Saved entries
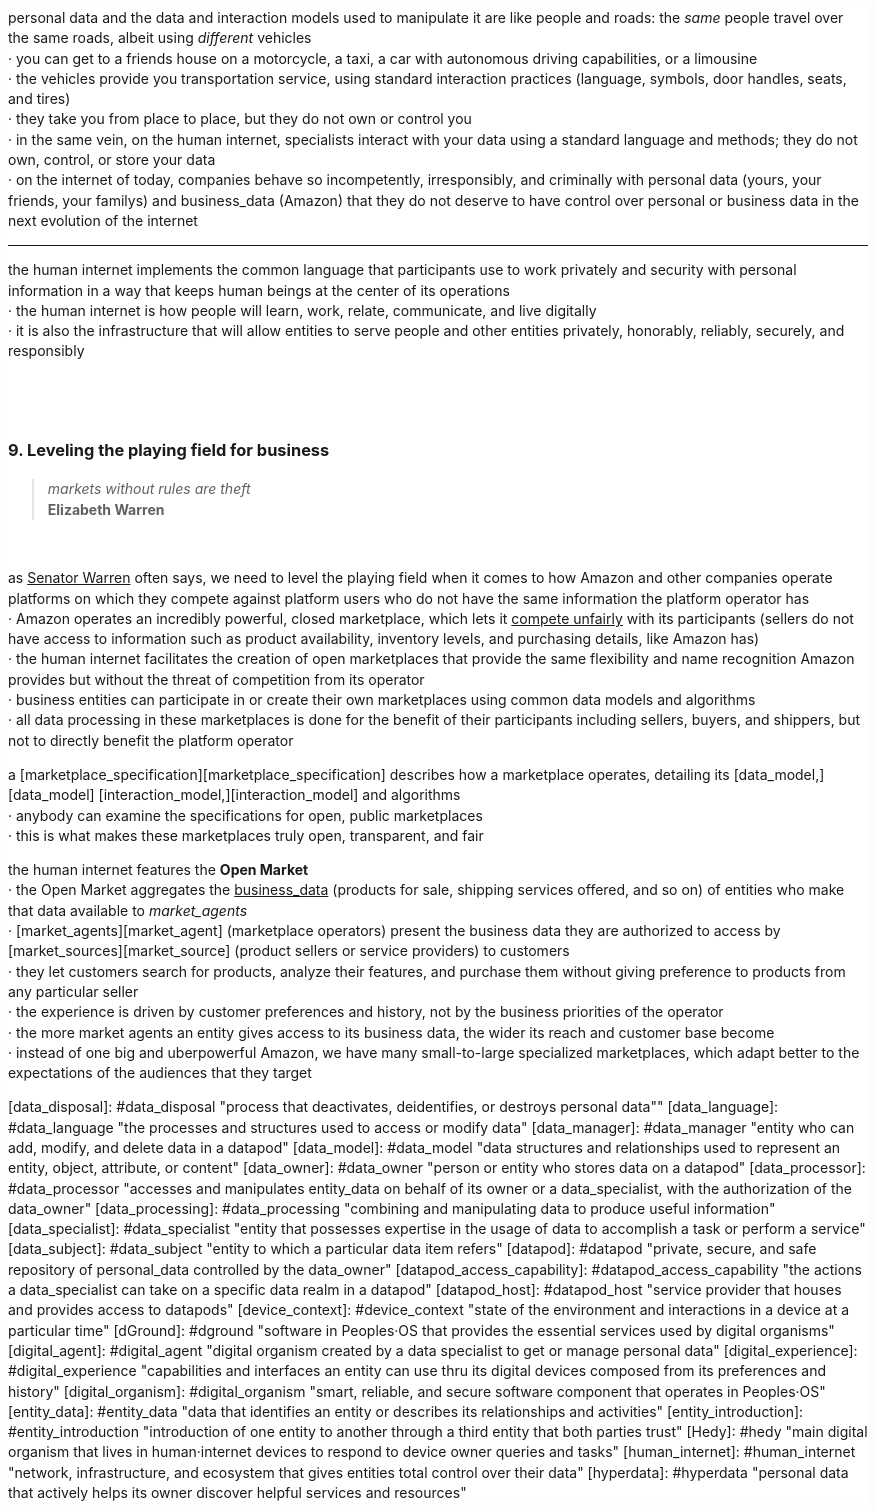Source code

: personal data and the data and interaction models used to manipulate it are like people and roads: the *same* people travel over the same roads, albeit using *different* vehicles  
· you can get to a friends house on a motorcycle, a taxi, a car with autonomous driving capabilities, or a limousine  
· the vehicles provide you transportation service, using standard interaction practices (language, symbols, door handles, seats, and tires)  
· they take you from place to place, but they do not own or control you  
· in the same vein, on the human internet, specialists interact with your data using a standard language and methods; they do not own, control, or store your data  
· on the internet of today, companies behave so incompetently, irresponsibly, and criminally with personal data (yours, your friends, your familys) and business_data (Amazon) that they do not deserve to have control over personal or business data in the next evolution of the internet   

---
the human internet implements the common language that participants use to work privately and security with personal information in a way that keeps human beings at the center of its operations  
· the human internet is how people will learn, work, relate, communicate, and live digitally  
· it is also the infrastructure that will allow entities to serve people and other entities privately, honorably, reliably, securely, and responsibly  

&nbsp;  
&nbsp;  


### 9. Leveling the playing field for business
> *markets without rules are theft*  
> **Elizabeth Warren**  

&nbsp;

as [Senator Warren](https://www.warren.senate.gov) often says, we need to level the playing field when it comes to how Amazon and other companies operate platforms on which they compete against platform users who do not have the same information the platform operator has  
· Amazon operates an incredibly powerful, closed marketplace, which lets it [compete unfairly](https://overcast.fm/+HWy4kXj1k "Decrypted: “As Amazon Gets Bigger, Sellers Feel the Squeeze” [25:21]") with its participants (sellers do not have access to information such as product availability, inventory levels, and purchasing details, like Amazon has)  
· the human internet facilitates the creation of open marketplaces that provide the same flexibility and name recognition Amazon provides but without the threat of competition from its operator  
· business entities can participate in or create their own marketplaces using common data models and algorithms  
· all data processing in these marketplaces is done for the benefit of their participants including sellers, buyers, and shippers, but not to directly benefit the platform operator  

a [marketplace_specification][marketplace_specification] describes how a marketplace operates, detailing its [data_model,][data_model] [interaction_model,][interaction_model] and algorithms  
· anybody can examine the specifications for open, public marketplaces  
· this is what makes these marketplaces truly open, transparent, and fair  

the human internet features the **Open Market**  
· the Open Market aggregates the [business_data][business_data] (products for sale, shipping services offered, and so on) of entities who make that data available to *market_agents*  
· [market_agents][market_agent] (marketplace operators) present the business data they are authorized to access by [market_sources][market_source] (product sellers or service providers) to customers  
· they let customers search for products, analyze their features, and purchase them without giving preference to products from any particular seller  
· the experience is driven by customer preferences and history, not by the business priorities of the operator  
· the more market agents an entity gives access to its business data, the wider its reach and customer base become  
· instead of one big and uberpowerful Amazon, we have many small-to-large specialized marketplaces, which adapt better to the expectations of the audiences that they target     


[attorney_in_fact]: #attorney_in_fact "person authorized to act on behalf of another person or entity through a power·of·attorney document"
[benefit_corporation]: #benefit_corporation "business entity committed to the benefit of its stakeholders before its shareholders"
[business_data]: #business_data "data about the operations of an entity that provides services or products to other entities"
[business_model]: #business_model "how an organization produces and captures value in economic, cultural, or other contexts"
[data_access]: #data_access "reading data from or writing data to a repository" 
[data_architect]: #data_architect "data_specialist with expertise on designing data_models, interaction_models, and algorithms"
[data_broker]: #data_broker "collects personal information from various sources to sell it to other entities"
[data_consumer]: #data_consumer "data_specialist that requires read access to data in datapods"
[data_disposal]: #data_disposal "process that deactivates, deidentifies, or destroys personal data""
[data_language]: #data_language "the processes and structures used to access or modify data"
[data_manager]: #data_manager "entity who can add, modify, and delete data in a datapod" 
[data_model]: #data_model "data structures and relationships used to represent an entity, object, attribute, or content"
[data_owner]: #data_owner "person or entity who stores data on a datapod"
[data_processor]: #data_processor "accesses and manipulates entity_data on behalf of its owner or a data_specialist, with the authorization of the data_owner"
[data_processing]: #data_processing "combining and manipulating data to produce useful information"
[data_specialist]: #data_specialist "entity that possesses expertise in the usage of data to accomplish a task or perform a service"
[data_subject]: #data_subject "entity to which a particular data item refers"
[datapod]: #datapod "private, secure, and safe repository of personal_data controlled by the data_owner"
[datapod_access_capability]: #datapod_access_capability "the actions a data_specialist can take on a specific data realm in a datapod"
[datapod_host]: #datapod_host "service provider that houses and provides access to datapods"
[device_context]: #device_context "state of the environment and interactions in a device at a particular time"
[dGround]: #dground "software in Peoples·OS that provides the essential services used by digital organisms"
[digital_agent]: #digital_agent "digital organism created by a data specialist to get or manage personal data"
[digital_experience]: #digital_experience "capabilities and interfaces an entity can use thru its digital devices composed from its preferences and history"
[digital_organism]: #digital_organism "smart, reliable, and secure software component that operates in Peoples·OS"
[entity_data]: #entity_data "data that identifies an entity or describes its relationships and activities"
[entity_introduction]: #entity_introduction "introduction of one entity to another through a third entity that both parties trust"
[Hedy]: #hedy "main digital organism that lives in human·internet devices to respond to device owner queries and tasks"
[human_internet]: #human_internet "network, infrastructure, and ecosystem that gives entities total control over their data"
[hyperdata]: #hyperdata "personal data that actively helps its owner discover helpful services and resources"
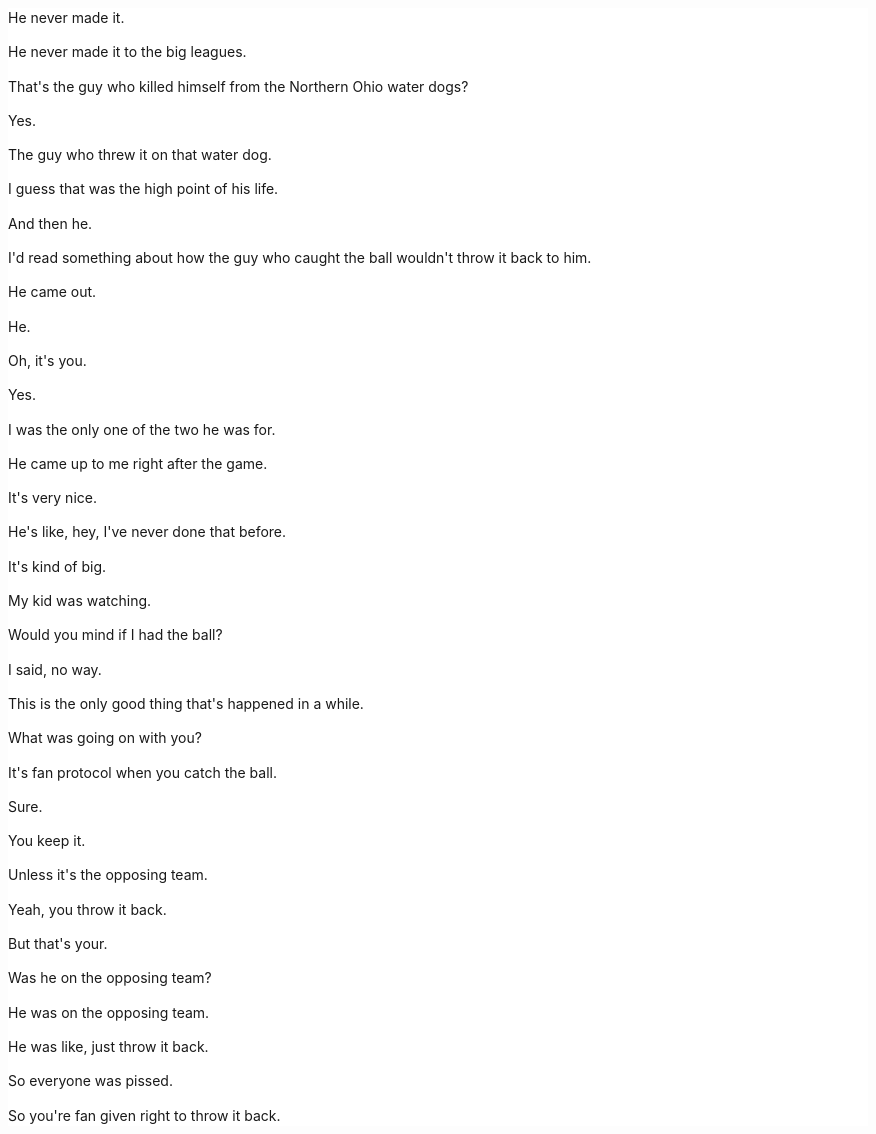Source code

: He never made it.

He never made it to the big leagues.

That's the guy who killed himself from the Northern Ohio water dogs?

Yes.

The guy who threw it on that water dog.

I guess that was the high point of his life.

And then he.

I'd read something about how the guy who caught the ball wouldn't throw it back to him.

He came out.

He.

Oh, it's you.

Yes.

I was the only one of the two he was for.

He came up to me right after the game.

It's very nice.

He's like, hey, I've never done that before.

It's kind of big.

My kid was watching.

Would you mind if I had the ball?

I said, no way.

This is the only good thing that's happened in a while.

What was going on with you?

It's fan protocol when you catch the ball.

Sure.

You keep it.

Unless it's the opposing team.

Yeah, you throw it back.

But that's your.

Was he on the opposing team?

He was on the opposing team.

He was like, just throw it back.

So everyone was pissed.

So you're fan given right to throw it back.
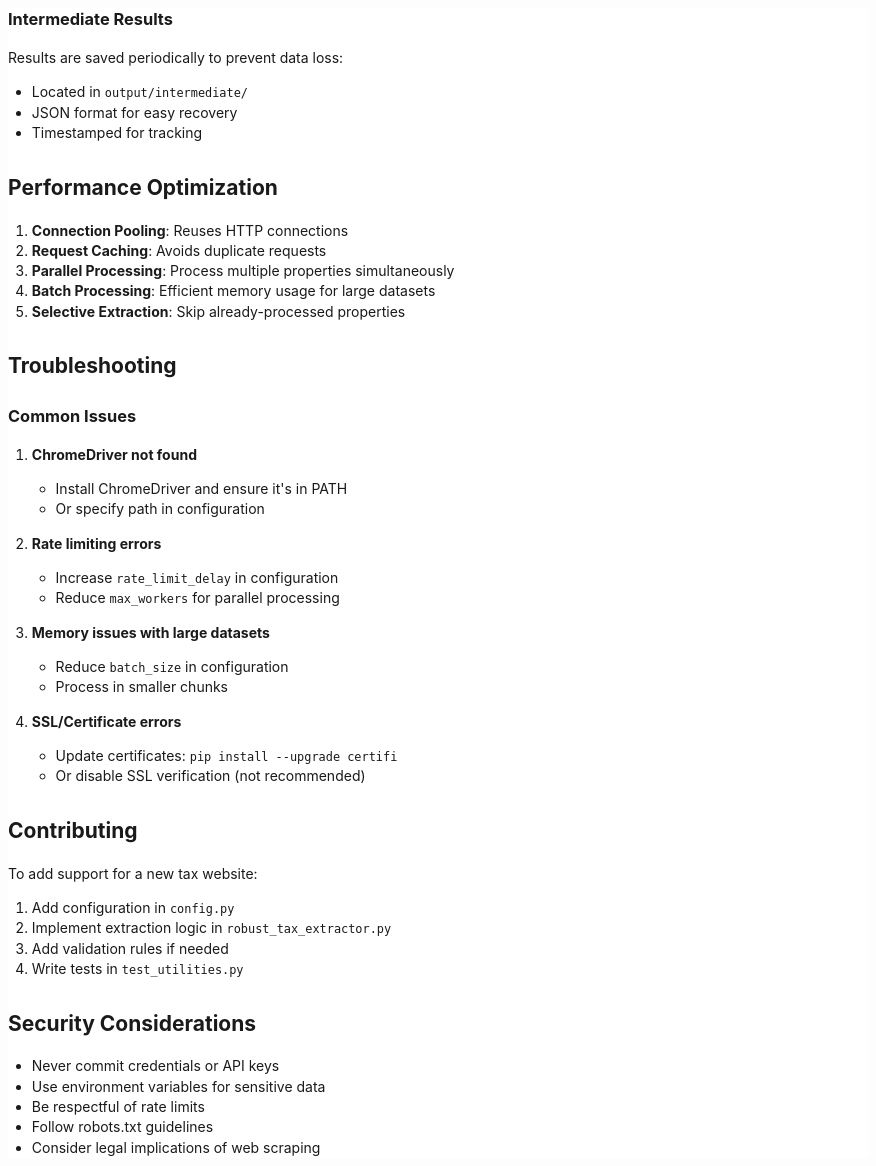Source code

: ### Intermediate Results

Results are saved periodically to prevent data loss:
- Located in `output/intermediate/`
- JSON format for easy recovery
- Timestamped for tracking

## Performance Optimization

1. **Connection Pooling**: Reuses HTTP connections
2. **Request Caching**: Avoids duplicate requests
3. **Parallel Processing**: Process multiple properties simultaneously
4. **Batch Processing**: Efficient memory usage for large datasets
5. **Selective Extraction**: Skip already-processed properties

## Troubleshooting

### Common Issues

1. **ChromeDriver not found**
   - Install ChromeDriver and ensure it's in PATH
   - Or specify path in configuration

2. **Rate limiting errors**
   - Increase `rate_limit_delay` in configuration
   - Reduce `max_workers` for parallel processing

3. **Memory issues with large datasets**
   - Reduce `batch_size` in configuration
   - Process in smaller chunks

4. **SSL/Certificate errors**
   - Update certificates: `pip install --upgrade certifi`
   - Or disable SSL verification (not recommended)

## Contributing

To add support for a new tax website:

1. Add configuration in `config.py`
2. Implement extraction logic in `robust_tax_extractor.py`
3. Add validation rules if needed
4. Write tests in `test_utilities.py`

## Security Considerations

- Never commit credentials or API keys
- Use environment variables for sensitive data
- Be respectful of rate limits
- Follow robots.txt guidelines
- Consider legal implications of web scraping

-- PROBLEM STATEMENT --
Count lines above containing "behalf" and report only the total.

-- RESULT FOR THIS EXERCISE --
2